BATES: After that, the state's shocked lawmakers made carrying loaded firearms illegal. And in 1968, after several urban riots, the Federal Gun Control Act was passed, which attempted to ban the sale of cheap handguns. What that did, said Robert Cottrell, a law professor at George Washington University, is to leave black residents in high-crime areas vulnerable.
ROBERT COTTRELL: One of the problems, I think, that we have in places like Chicago, New York, Washington, D.C. is we make it very difficult - in some cases almost impossible - for the individual who is law-abiding, who is peaceful, to defend himself.
BATES: That's exactly why gun owner April Howard and her husband Ken don't live within Washington's city limits. Ken Howard says that was a very deliberate decision.
KEN HOWARD: D.C. is strictly very prohibitive, legally. It seems as though the only ones who are able to have weapons like this are the criminal element.
BATES: Those arguments don't sit sway Jeffrey Brown.
JEFFREY BROWN: We have way too many guns in our community at this point.
BATES: Brown is associate pastor Roxbury's Twelfth Baptist Church in Boston, and has spent years in faith-based coalitions trying to reduce gun violence in the city's black neighborhoods. Reverend Brown says many people think the country's gun problem has a racial component, but he believes race is only part of the puzzle.

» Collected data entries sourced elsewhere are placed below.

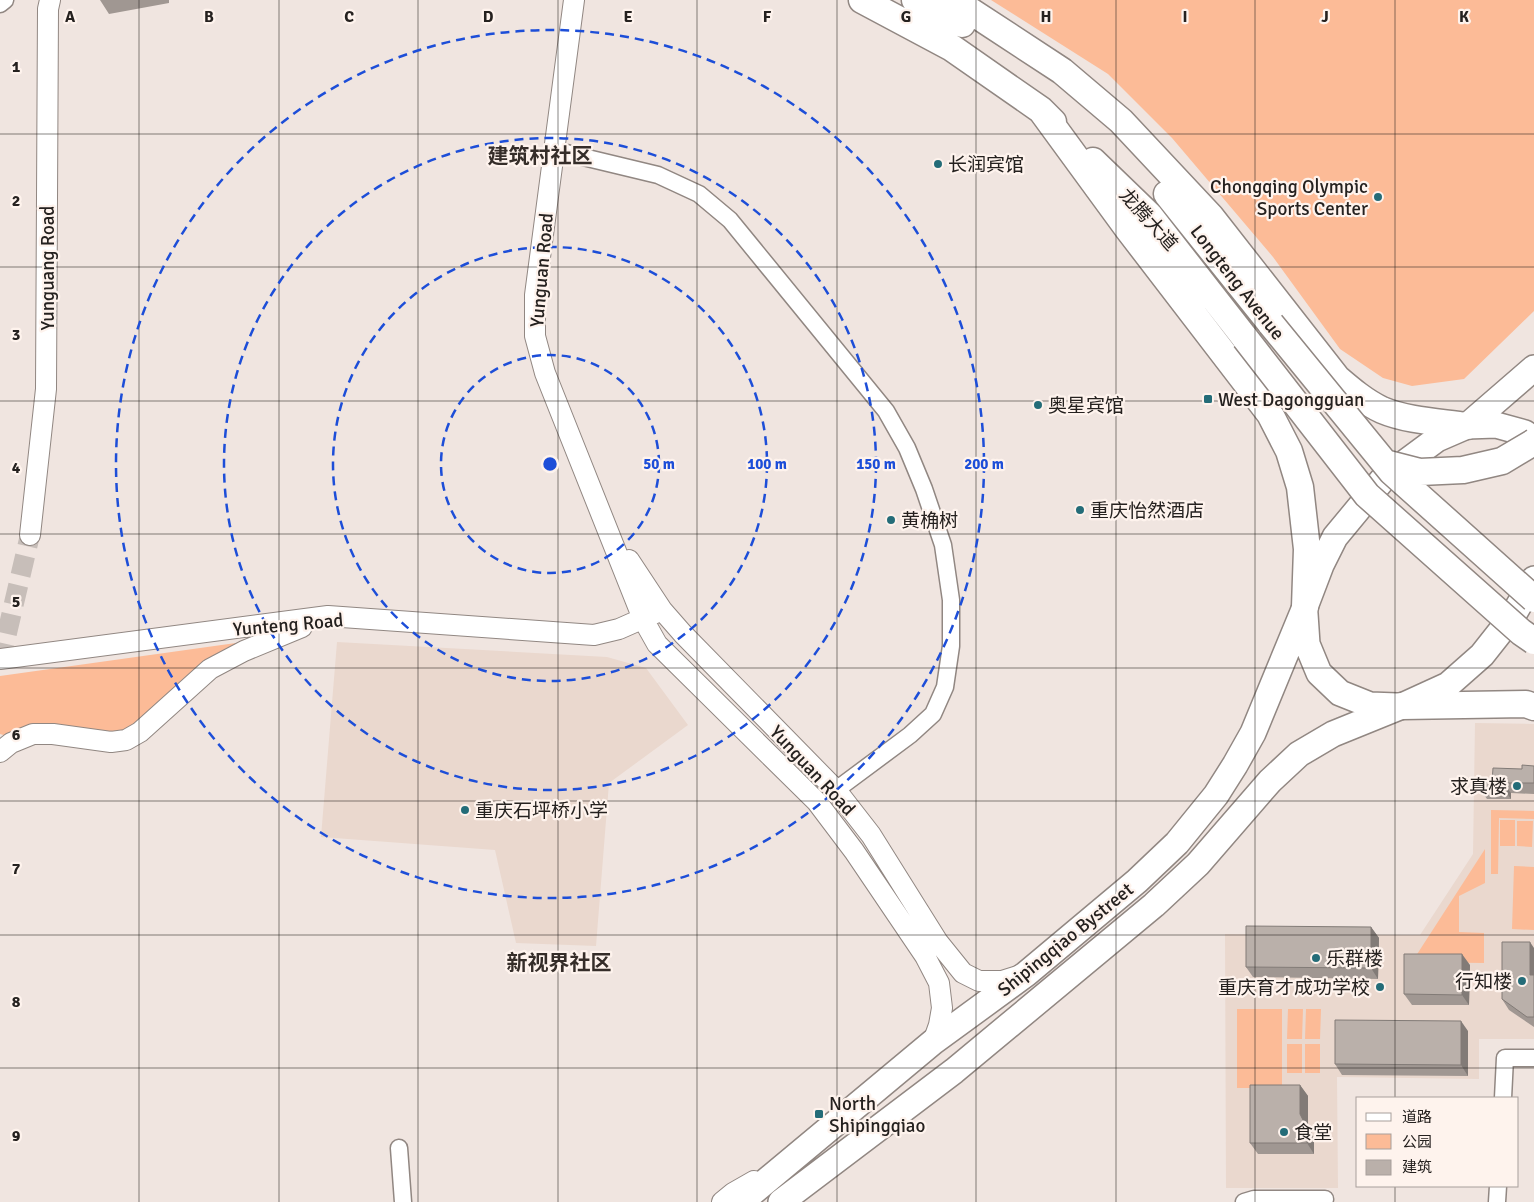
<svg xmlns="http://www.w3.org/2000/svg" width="1534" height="1202" viewBox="0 0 1534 1202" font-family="Signika,'Noto Sans SC',sans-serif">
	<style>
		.built { fill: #ead8ce }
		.green { fill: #fcbb97 }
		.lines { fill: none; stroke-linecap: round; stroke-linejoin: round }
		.tertiary-tunnel { stroke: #c7beb9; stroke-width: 20; stroke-dasharray: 20 10; stroke-linecap: butt }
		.minor-casing { stroke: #918782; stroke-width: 19 }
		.tertiary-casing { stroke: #918782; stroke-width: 22 }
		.primary-casing { stroke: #918782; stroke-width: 28 }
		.trunk-casing { stroke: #918782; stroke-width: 29 }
		.minor { stroke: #fff; stroke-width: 16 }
		.tertiary { stroke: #fff; stroke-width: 20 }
		.primary { stroke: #fff; stroke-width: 25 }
		.trunk { stroke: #fff; stroke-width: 26 }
		.trunk-bridge-casing { stroke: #918782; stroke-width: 29; stroke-linecap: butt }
		.trunk-bridge { stroke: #fff; stroke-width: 26 }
		.wall { fill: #a09792 }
		.shaded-wall { fill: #827b77 }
		.building { fill: #bab0aa; stroke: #827b77 }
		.grid { fill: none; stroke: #25211f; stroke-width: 1; stroke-opacity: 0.55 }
		.ring { fill: none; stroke: #1d4ed8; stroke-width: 2.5; stroke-dasharray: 9 6 }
		.poi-dot { fill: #246c78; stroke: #fef3ed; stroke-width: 2 }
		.labels { text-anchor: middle; stroke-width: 4.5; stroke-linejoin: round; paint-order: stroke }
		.poi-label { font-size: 19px; fill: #25211f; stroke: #fef3ed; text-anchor: start }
		.street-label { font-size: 19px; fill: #25211f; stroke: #fef3ed }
		.quarter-label { font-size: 21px; font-weight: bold; fill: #352d29; stroke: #fef3ed }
		.grid-label { font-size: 16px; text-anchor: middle; font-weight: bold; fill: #25211f; stroke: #fef3ed; stroke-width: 4.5; stroke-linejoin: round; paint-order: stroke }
		.centre { fill: #1d4ed8; stroke: #fef3ed; stroke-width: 2.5 }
		.ring-label { font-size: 15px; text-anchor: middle; font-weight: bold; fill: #1d4ed8; stroke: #fef3ed; stroke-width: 4.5; stroke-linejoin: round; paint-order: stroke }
	</style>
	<rect width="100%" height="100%" fill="#f0e5e0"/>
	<!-- built -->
	<path class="built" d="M337,642L607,657L646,668L688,725L609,783L596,946L516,943L495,850L321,837Z
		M1475,723L1534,724V1039H1479V1079L1337,1077L1338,1188H1226L1225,934L1420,935L1473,854Z"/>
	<!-- green -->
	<path class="green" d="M991,0H1534V311L1464,379L1412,386L1383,378L1340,349L1273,257L1172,138L1108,74Z
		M243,642L125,731L110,733L7,736L0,734V676Z
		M1491,810L1534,811V819L1499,818L1498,874H1491Z
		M1500,820H1515V846H1500Z
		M1517,821H1533L1532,847L1517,846Z
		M1485,849V883L1459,896V932L1484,933V963L1412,962Z
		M1514,866L1534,867V930L1512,929Z
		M1237,1009H1282V1088H1237Z
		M1288,1009H1303L1302,1039H1287Z
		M1306,1009H1321L1320,1039H1305Z
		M1287,1044H1302V1073H1287Z
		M1305,1044H1320V1073H1305Z"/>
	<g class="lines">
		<!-- tertiary-tunnel -->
		<path class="tertiary-tunnel" d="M0,663L30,535"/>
		<defs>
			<path id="minor" d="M0,4L5,0
				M554,150L658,175L699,194L730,220L886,411L907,448L924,489L943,545L951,600V646L945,687L933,714L910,735L836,790
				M1503,1098L1505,1058H1534
				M399,1148L403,1202
				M1244,1202L1254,1199H1325
				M1497,1202L1498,1186"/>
			<path id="tertiary" d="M574,0L535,295V336L545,373L643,619L657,644L817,802L854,851L925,956L939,983L942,1008L939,1025L933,1042
				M30,535L46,389L48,9L50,0
				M629,560L662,610L683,634L836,790L871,835L938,942L963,973L979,981H1002L1021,975
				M0,659L328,616L594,635L619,629L662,610
				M0,752L11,743L33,734H53L111,742L126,740L140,732L210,669L244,651L302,627
				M722,1202L733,1193L754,1181"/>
			<path id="primary" d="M1467,426L1534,368
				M1305,614L1307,644L1319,673L1340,693L1370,705L1397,706
				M741,1202L933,1042L1026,974L1137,881L1177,843L1216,795L1235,765L1253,733L1305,607L1321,565L1335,537L1383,479L1437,439L1467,426L1496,425L1525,433L1534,440
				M781,1202L954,1071L1154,905L1198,864L1270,781L1299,754L1333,734L1402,706L1448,685L1482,655L1512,617L1534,579"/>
			<path id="trunk" d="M862,0L952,48L1041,110L1053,122
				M915,0L962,24
				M947,0L972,12L1062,71L1121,121L1211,217L1337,378C1351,390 1365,402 1382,410C1408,421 1440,422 1467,426
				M1041,110L1128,229L1270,414L1289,451L1300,487L1307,549L1305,607
				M1093,161L1149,215L1245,338
				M1167,194L1271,324
				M1402,706L1526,704L1534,707"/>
		</defs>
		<!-- minor casing -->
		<use href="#minor" class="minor-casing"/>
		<!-- tertiary casing -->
		<use href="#tertiary" class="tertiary-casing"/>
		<!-- primary casing -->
		<use href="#primary" class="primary-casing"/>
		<!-- trunk casing -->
		<use href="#trunk" class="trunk-casing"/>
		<!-- minor -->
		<use href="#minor" class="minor"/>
		<!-- tertiary -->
		<use href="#tertiary" class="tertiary"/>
		<!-- primary -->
		<use href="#primary" class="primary"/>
		<!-- trunk -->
		<use href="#trunk" class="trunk"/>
		<defs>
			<path id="trunk-bridge" d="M1271,324L1392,472L1534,599
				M1245,338L1367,495L1521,632L1534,641
				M1385,463L1420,472L1463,470L1502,461L1534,442"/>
		</defs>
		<!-- trunk-bridge casing -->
		<use href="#trunk-bridge" class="trunk-bridge-casing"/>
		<!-- trunk-bridge -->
		<use href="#trunk-bridge" class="trunk-bridge"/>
	</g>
	<!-- wall -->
	<path class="wall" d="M100,0H169V3L109,14Z
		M1534,766V794L1511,793V799H1487L1479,788L1522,769Z
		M1371,927L1379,938L1378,979L1253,977L1246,967Z
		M1534,948V1027L1509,1010L1502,999Z
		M1470,965L1469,1005H1412L1404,994Z
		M1468,1031V1076L1342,1075L1335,1064Z
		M1300,1085L1308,1096V1125L1314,1139V1154H1258L1250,1143Z"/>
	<!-- shaded-wall -->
	<path class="shaded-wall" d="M1503,783L1511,793V799L1503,788Z
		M1371,927L1379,938L1378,979L1371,968Z
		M1530,942L1534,948V982L1530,975Z
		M1462,954L1470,965L1469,1005L1462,995Z
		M1461,1021L1468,1031V1076L1461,1065Z
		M1300,1085L1308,1096V1125L1314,1139V1154L1307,1143L1300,1114Z"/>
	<!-- building -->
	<path class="building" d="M1522,765L1534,766V783H1503V788H1479L1480,782H1492L1493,768L1522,769Z
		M1246,926L1371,927V968L1246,967Z
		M1502,942H1530V975H1534V1017H1527L1502,999Z
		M1404,954H1462V995L1404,994Z
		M1335,1020L1461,1021V1065L1335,1064Z
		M1250,1085H1300V1114L1307,1128V1143H1250Z"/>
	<!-- grid -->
	<path class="grid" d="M139,0V1202M279,0V1202M418,0V1202M558,0V1202M697,0V1202M837,0V1202M976,0V1202M1116,0V1202M1255,0V1202M1395,0V1098M0,134H1534M0,267H1534M0,401H1534M0,534H1534M0,668H1534M0,801H1534M0,935H1534M0,1068H1534M1395,1186V1202"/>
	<!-- distance rings -->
	<g class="ring">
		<circle cx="550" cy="464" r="109"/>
		<circle cx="550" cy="464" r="217"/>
		<circle cx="550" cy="464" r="326"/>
		<circle cx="550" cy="464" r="434"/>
	</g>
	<!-- markers -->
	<g class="poi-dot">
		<circle cx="938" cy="164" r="5"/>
		<circle cx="1378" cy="197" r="5"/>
		<rect x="1203" y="394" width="10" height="10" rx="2.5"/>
		<circle cx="1038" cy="405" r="5"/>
		<circle cx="1080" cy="510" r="5"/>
		<circle cx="891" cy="520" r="5"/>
		<circle cx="1517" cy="786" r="5"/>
		<circle cx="465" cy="810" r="5"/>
		<circle cx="1316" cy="958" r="5"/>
		<circle cx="1522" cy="981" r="5"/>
		<circle cx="1380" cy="987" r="5"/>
		<rect x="814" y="1109" width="10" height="10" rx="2.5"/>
		<circle cx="1284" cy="1132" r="5"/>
	</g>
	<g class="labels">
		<!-- poi labels -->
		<g class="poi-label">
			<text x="948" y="171">长润宾馆</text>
			<text x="1368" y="193" text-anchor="end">Chongqing Olympic<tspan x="1368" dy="22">Sports Center</tspan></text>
			<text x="1218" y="406">West Dagongguan</text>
			<text x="1048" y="412">奥星宾馆</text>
			<text x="1090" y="517">重庆怡然酒店</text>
			<text x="901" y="527">黄桷树</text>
			<text x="1507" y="793" text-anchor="end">求真楼</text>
			<text x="475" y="817">重庆石坪桥小学</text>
			<text x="1326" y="965">乐群楼</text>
			<text x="1512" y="988" text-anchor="end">行知楼</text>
			<text x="1370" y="994" text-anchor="end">重庆育才成功学校</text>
			<text x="829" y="1110">North<tspan x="829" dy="22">Shipingqiao</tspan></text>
			<text x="1294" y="1139">食堂</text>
		</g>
		<!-- street labels -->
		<g class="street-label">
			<text transform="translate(1149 219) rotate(48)" y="7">龙腾大道</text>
			<text transform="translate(47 268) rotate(-90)" y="7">Yunguang Road</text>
			<text transform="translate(541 270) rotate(-85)" y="7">Yunguan Road</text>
			<text transform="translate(1238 282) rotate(52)" y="7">Longteng Avenue</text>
			<text transform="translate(288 624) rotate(-5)" y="7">Yunteng Road</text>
			<text transform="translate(813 770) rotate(47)" y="7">Yunguan Road</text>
			<text transform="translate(1065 939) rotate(-39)" y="7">Shipingqiao Bystreet</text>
		</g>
		<!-- quarter labels -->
		<g class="quarter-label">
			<text x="540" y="163">建筑村社区</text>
			<text x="559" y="970">新视界社区</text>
		</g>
	</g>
	<g class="grid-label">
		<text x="70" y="22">A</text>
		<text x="209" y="22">B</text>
		<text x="349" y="22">C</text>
		<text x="488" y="22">D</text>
		<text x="628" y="22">E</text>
		<text x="767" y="22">F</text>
		<text x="906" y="22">G</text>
		<text x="1046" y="22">H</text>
		<text x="1185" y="22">I</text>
		<text x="1325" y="22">J</text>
		<text x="1464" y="22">K</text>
		<text x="16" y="72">1</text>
		<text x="16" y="206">2</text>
		<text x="16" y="340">3</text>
		<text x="16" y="473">4</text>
		<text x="16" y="607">5</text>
		<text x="16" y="740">6</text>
		<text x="16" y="874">7</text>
		<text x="16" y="1007">8</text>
		<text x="16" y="1141">9</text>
	</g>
	<circle cx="550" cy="464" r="8" class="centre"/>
	<g class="ring-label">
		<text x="659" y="469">50 m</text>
		<text x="767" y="469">100 m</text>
		<text x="876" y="469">150 m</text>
		<text x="984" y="469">200 m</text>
	</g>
	<!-- legend -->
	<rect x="1356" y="1097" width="162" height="90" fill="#fef3ed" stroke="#a79f9b"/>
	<rect x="1366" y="1113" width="25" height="8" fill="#ffffff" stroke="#a79f9b"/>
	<text x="1402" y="1122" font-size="15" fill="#25211f">道路</text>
	<rect x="1366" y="1134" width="25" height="15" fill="#fcbb97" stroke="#a79f9b"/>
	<text x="1402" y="1147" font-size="15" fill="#25211f">公园</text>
	<rect x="1366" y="1160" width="25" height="15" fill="#bab0aa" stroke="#a79f9b"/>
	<text x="1402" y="1172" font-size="15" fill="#25211f">建筑</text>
</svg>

Economic disparity, residential segregation, chronic un- and underemployment, he says all those create depression, anger and hopelessness in many black communities that allows gun violence to flourish.
BROWN: When you see all of these factors coming together, the gun piece makes it more horrifying. And so it's a little more complex than just guns and race, but the problem's there for us.